Task objective
When you copy the records that follow, please keep every word exactly as it is and leave out the pictures.

Data for review
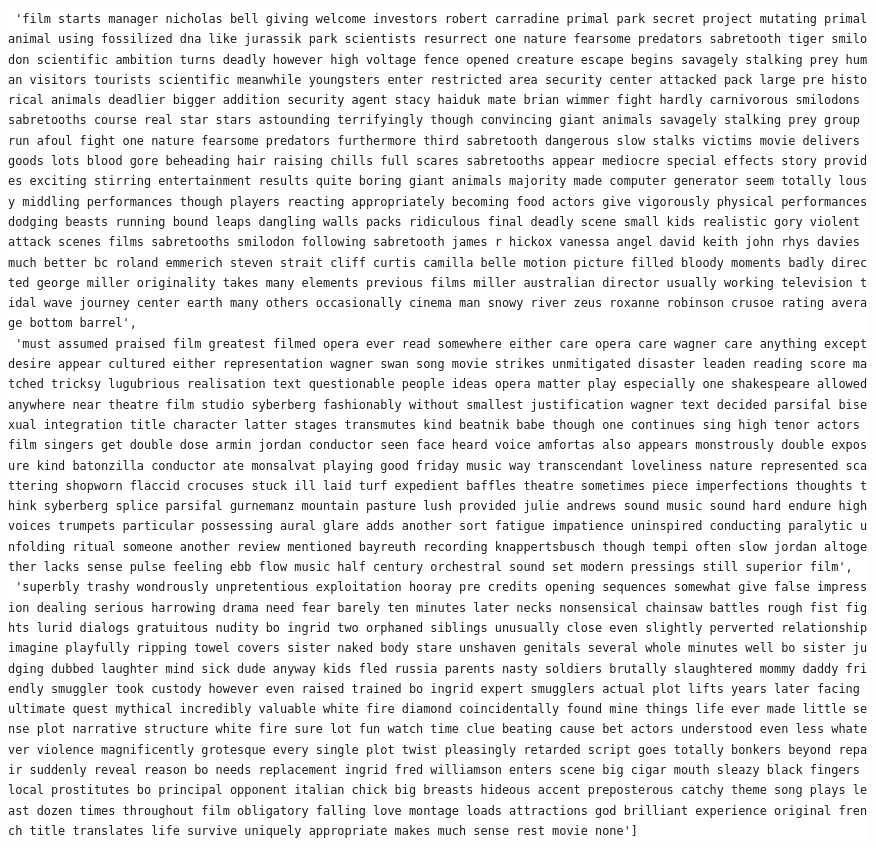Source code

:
 ```
 'film starts manager nicholas bell giving welcome investors robert carradine primal park secret project mutating primal animal using fossilized dna like jurassik park scientists resurrect one nature fearsome predators sabretooth tiger smilodon scientific ambition turns deadly however high voltage fence opened creature escape begins savagely stalking prey human visitors tourists scientific meanwhile youngsters enter restricted area security center attacked pack large pre historical animals deadlier bigger addition security agent stacy haiduk mate brian wimmer fight hardly carnivorous smilodons sabretooths course real star stars astounding terrifyingly though convincing giant animals savagely stalking prey group run afoul fight one nature fearsome predators furthermore third sabretooth dangerous slow stalks victims movie delivers goods lots blood gore beheading hair raising chills full scares sabretooths appear mediocre special effects story provides exciting stirring entertainment results quite boring giant animals majority made computer generator seem totally lousy middling performances though players reacting appropriately becoming food actors give vigorously physical performances dodging beasts running bound leaps dangling walls packs ridiculous final deadly scene small kids realistic gory violent attack scenes films sabretooths smilodon following sabretooth james r hickox vanessa angel david keith john rhys davies much better bc roland emmerich steven strait cliff curtis camilla belle motion picture filled bloody moments badly directed george miller originality takes many elements previous films miller australian director usually working television tidal wave journey center earth many others occasionally cinema man snowy river zeus roxanne robinson crusoe rating average bottom barrel',
 'must assumed praised film greatest filmed opera ever read somewhere either care opera care wagner care anything except desire appear cultured either representation wagner swan song movie strikes unmitigated disaster leaden reading score matched tricksy lugubrious realisation text questionable people ideas opera matter play especially one shakespeare allowed anywhere near theatre film studio syberberg fashionably without smallest justification wagner text decided parsifal bisexual integration title character latter stages transmutes kind beatnik babe though one continues sing high tenor actors film singers get double dose armin jordan conductor seen face heard voice amfortas also appears monstrously double exposure kind batonzilla conductor ate monsalvat playing good friday music way transcendant loveliness nature represented scattering shopworn flaccid crocuses stuck ill laid turf expedient baffles theatre sometimes piece imperfections thoughts think syberberg splice parsifal gurnemanz mountain pasture lush provided julie andrews sound music sound hard endure high voices trumpets particular possessing aural glare adds another sort fatigue impatience uninspired conducting paralytic unfolding ritual someone another review mentioned bayreuth recording knappertsbusch though tempi often slow jordan altogether lacks sense pulse feeling ebb flow music half century orchestral sound set modern pressings still superior film',
 'superbly trashy wondrously unpretentious exploitation hooray pre credits opening sequences somewhat give false impression dealing serious harrowing drama need fear barely ten minutes later necks nonsensical chainsaw battles rough fist fights lurid dialogs gratuitous nudity bo ingrid two orphaned siblings unusually close even slightly perverted relationship imagine playfully ripping towel covers sister naked body stare unshaven genitals several whole minutes well bo sister judging dubbed laughter mind sick dude anyway kids fled russia parents nasty soldiers brutally slaughtered mommy daddy friendly smuggler took custody however even raised trained bo ingrid expert smugglers actual plot lifts years later facing ultimate quest mythical incredibly valuable white fire diamond coincidentally found mine things life ever made little sense plot narrative structure white fire sure lot fun watch time clue beating cause bet actors understood even less whatever violence magnificently grotesque every single plot twist pleasingly retarded script goes totally bonkers beyond repair suddenly reveal reason bo needs replacement ingrid fred williamson enters scene big cigar mouth sleazy black fingers local prostitutes bo principal opponent italian chick big breasts hideous accent preposterous catchy theme song plays least dozen times throughout film obligatory falling love montage loads attractions god brilliant experience original french title translates life survive uniquely appropriate makes much sense rest movie none']
```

Result below
Source code

:
 ```
 'film starts manager nicholas bell giving welcome investors robert carradine primal park secret project mutating primal animal using fossilized dna like jurassik park scientists resurrect one nature fearsome predators sabretooth tiger smilodon scientific ambition turns deadly however high voltage fence opened creature escape begins savagely stalking prey human visitors tourists scientific meanwhile youngsters enter restricted area security center attacked pack large pre historical animals deadlier bigger addition security agent stacy haiduk mate brian wimmer fight hardly carnivorous smilodons sabretooths course real star stars astounding terrifyingly though convincing giant animals savagely stalking prey group run afoul fight one nature fearsome predators furthermore third sabretooth dangerous slow stalks victims movie delivers goods lots blood gore beheading hair raising chills full scares sabretooths appear mediocre special effects story provides exciting stirring entertainment results quite boring giant animals majority made computer generator seem totally lousy middling performances though players reacting appropriately becoming food actors give vigorously physical performances dodging beasts running bound leaps dangling walls packs ridiculous final deadly scene small kids realistic gory violent attack scenes films sabretooths smilodon following sabretooth james r hickox vanessa angel david keith john rhys davies much better bc roland emmerich steven strait cliff curtis camilla belle motion picture filled bloody moments badly directed george miller originality takes many elements previous films miller australian director usually working television tidal wave journey center earth many others occasionally cinema man snowy river zeus roxanne robinson crusoe rating average bottom barrel',
 'must assumed praised film greatest filmed opera ever read somewhere either care opera care wagner care anything except desire appear cultured either representation wagner swan song movie strikes unmitigated disaster leaden reading score matched tricksy lugubrious realisation text questionable people ideas opera matter play especially one shakespeare allowed anywhere near theatre film studio syberberg fashionably without smallest justification wagner text decided parsifal bisexual integration title character latter stages transmutes kind beatnik babe though one continues sing high tenor actors film singers get double dose armin jordan conductor seen face heard voice amfortas also appears monstrously double exposure kind batonzilla conductor ate monsalvat playing good friday music way transcendant loveliness nature represented scattering shopworn flaccid crocuses stuck ill laid turf expedient baffles theatre sometimes piece imperfections thoughts think syberberg splice parsifal gurnemanz mountain pasture lush provided julie andrews sound music sound hard endure high voices trumpets particular possessing aural glare adds another sort fatigue impatience uninspired conducting paralytic unfolding ritual someone another review mentioned bayreuth recording knappertsbusch though tempi often slow jordan altogether lacks sense pulse feeling ebb flow music half century orchestral sound set modern pressings still superior film',
 'superbly trashy wondrously unpretentious exploitation hooray pre credits opening sequences somewhat give false impression dealing serious harrowing drama need fear barely ten minutes later necks nonsensical chainsaw battles rough fist fights lurid dialogs gratuitous nudity bo ingrid two orphaned siblings unusually close even slightly perverted relationship imagine playfully ripping towel covers sister naked body stare unshaven genitals several whole minutes well bo sister judging dubbed laughter mind sick dude anyway kids fled russia parents nasty soldiers brutally slaughtered mommy daddy friendly smuggler took custody however even raised trained bo ingrid expert smugglers actual plot lifts years later facing ultimate quest mythical incredibly valuable white fire diamond coincidentally found mine things life ever made little sense plot narrative structure white fire sure lot fun watch time clue beating cause bet actors understood even less whatever violence magnificently grotesque every single plot twist pleasingly retarded script goes totally bonkers beyond repair suddenly reveal reason bo needs replacement ingrid fred williamson enters scene big cigar mouth sleazy black fingers local prostitutes bo principal opponent italian chick big breasts hideous accent preposterous catchy theme song plays least dozen times throughout film obligatory falling love montage loads attractions god brilliant experience original french title translates life survive uniquely appropriate makes much sense rest movie none']
```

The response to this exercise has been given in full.